#### [Problem description]
The answer should be every line below, repeated exactly, with the images left out.

#### [Excerpted records]
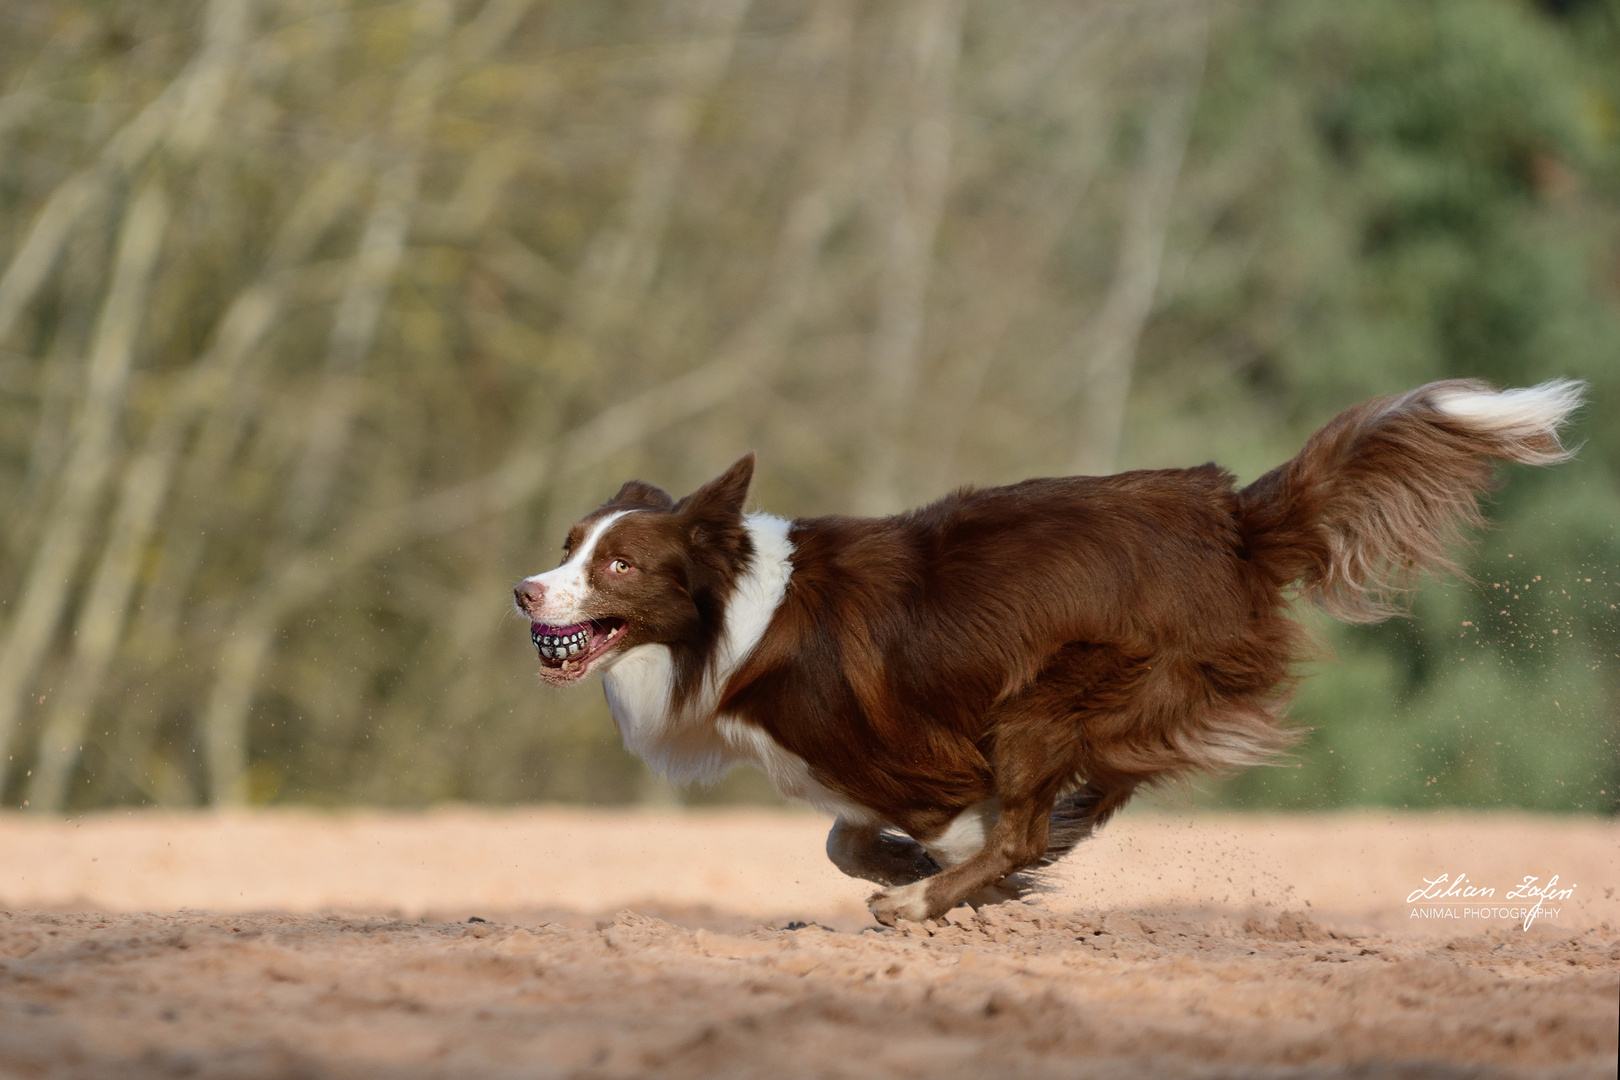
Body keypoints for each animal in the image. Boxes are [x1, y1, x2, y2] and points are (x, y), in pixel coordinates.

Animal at [515, 378, 1581, 919]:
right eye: (568, 545)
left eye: (617, 565)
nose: (523, 593)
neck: (734, 617)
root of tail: (1232, 517)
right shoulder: (878, 771)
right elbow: (844, 840)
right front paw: (914, 872)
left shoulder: (922, 758)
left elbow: (945, 834)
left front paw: (941, 889)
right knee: (1095, 792)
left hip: (1049, 694)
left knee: (1036, 811)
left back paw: (942, 894)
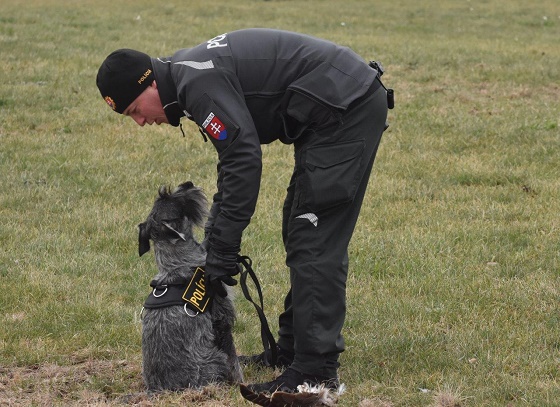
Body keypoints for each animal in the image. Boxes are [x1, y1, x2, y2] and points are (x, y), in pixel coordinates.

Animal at [138, 182, 243, 392]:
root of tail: (159, 390)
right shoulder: (222, 320)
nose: (188, 184)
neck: (177, 263)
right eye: (172, 199)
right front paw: (241, 384)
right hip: (214, 359)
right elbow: (233, 359)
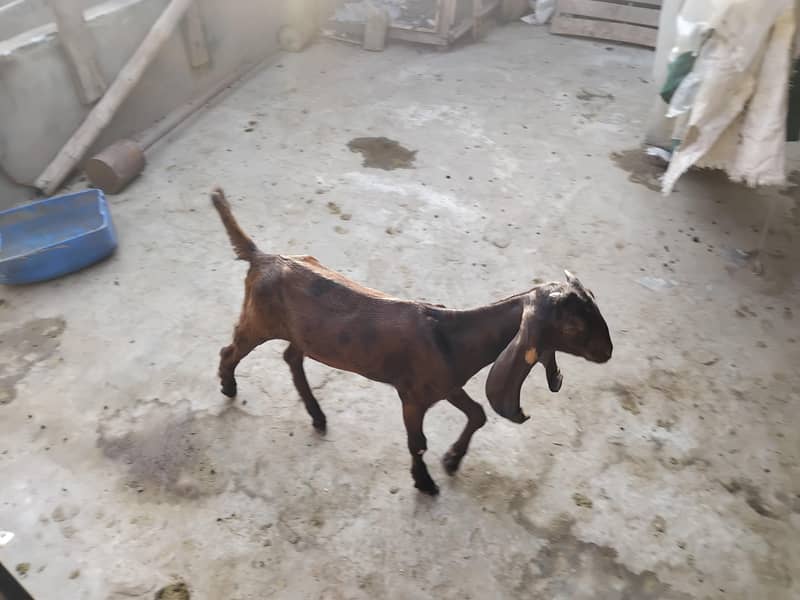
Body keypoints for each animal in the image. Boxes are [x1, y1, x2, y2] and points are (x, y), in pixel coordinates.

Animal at [211, 187, 613, 495]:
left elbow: (478, 413)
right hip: (258, 321)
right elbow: (417, 443)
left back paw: (317, 414)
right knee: (231, 349)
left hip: (304, 335)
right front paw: (425, 482)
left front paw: (451, 461)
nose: (607, 352)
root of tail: (261, 256)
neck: (452, 336)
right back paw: (229, 386)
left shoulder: (447, 383)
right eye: (573, 325)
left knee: (292, 358)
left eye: (594, 302)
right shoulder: (413, 396)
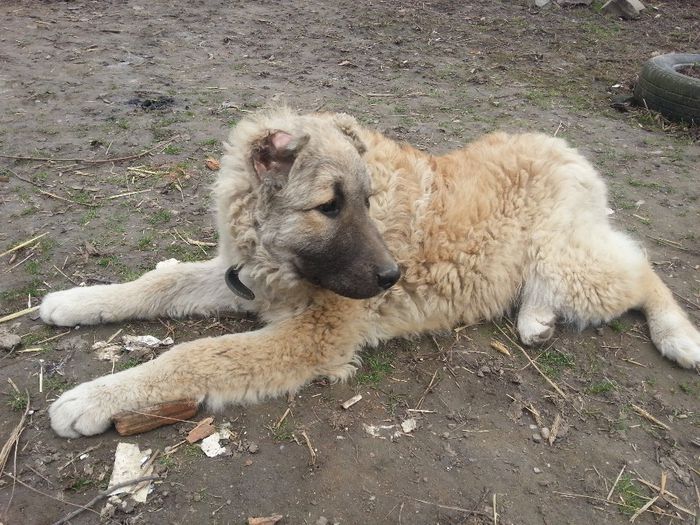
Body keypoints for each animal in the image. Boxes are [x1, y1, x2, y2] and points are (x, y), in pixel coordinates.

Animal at [41, 104, 700, 436]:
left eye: (368, 200)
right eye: (329, 206)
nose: (392, 277)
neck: (274, 253)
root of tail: (566, 147)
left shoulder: (317, 335)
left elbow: (195, 356)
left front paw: (96, 397)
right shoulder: (247, 282)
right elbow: (162, 281)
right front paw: (80, 300)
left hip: (571, 260)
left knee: (642, 269)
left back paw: (677, 335)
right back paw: (536, 321)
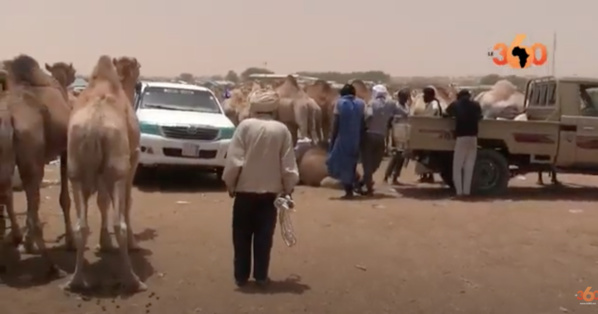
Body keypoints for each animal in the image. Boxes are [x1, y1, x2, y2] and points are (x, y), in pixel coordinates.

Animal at [1, 54, 74, 258]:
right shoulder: (63, 151)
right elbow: (63, 198)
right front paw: (70, 241)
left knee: (9, 191)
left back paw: (18, 237)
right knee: (29, 191)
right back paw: (28, 240)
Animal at [61, 55, 146, 292]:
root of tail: (94, 127)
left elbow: (102, 201)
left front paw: (104, 243)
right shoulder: (133, 159)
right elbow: (127, 201)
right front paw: (133, 244)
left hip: (76, 171)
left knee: (82, 226)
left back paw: (75, 281)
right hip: (117, 169)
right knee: (120, 224)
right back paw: (133, 280)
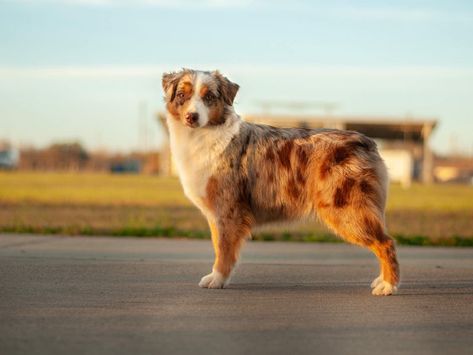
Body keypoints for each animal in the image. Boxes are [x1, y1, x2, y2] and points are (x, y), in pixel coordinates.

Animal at [161, 68, 398, 296]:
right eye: (182, 95)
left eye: (209, 97)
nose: (192, 117)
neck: (203, 136)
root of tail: (366, 141)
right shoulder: (216, 214)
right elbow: (218, 247)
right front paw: (216, 276)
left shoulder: (228, 210)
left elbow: (225, 250)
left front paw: (218, 279)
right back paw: (381, 280)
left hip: (346, 209)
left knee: (386, 243)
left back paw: (388, 286)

#### [Result below]
Body keypoints for each animal in the image. Boxes are [x1, y1, x2, y2] and points are (x, y), in pixel coordinates.

Animal at [515, 378, 1581, 919]:
right eye: (568, 545)
left eye: (617, 565)
nose: (523, 593)
neck: (734, 617)
root of tail: (1232, 517)
right shoulder: (878, 771)
right elbow: (844, 840)
right front paw: (914, 872)
left shoulder: (922, 758)
left elbow: (945, 834)
left front paw: (941, 889)
right knee: (1095, 792)
left hip: (1049, 694)
left knee: (1036, 811)
left back paw: (942, 894)
Body keypoints for each animal in the image. Boxes are [x1, y1, x2, y2] and points are (x, y), in pixel coordinates.

Animal at [138, 182, 243, 392]:
root of tail: (159, 390)
right shoulder: (222, 320)
nose: (188, 184)
neck: (177, 263)
right eye: (172, 199)
right front paw: (241, 384)
right hip: (214, 359)
right elbow: (233, 359)
Body keypoints for each animal in the image. Boxes are [x1, y1, x2, y2] and points are (x, y), in pixel coordinates.

Animal at [211, 187, 613, 495]:
left elbow: (478, 413)
right hip: (258, 321)
right elbow: (417, 443)
left back paw: (317, 414)
right knee: (231, 349)
left hip: (304, 335)
right front paw: (425, 482)
left front paw: (451, 461)
nose: (607, 352)
root of tail: (261, 256)
neck: (452, 336)
right back paw: (229, 386)
left shoulder: (447, 383)
right eye: (573, 325)
left knee: (292, 358)
left eye: (594, 302)
right shoulder: (413, 396)
Body keypoints for each animal in the image. Boxes are [x1, y1, x2, y2] and points are (x, y), in pixel coordinates.

Animal at [41, 104, 700, 436]:
left eye: (368, 200)
right eye: (329, 206)
nose: (392, 277)
neck: (274, 253)
root of tail: (566, 147)
left shoulder: (317, 335)
left elbow: (195, 356)
left front paw: (96, 397)
right shoulder: (247, 282)
right elbow: (162, 281)
right front paw: (80, 300)
left hip: (571, 260)
left knee: (642, 269)
left back paw: (677, 335)
right back paw: (536, 321)
Body keypoints for each animal in the image. Boxes are [x1, y1, x2, y2] and points are (x, y), in pixel coordinates.

Animal at [1, 54, 74, 258]:
right shoulder: (63, 151)
right elbow: (63, 198)
right front paw: (70, 241)
left knee: (9, 191)
left back paw: (18, 237)
right knee: (29, 191)
right back paw: (28, 240)
Animal at [61, 55, 146, 292]:
root of tail: (94, 127)
left elbow: (102, 201)
left front paw: (104, 243)
right shoulder: (133, 159)
right elbow: (127, 201)
right front paw: (133, 244)
left hip: (76, 171)
left knee: (82, 226)
left back paw: (75, 281)
right hip: (117, 169)
right knee: (120, 224)
right back paw: (133, 280)
Body keypoints for each animal in the image. Boxes are [x1, y1, x2, y2] and points are (x, y), in pixel coordinates.

Animal at [161, 68, 398, 296]:
right eye: (182, 95)
left eye: (209, 97)
nose: (192, 117)
neck: (203, 136)
root of tail: (366, 141)
right shoulder: (216, 214)
right elbow: (218, 247)
right front paw: (216, 276)
left shoulder: (228, 210)
left elbow: (225, 250)
left front paw: (218, 279)
right back paw: (381, 280)
left hip: (346, 209)
left knee: (386, 243)
left back paw: (388, 286)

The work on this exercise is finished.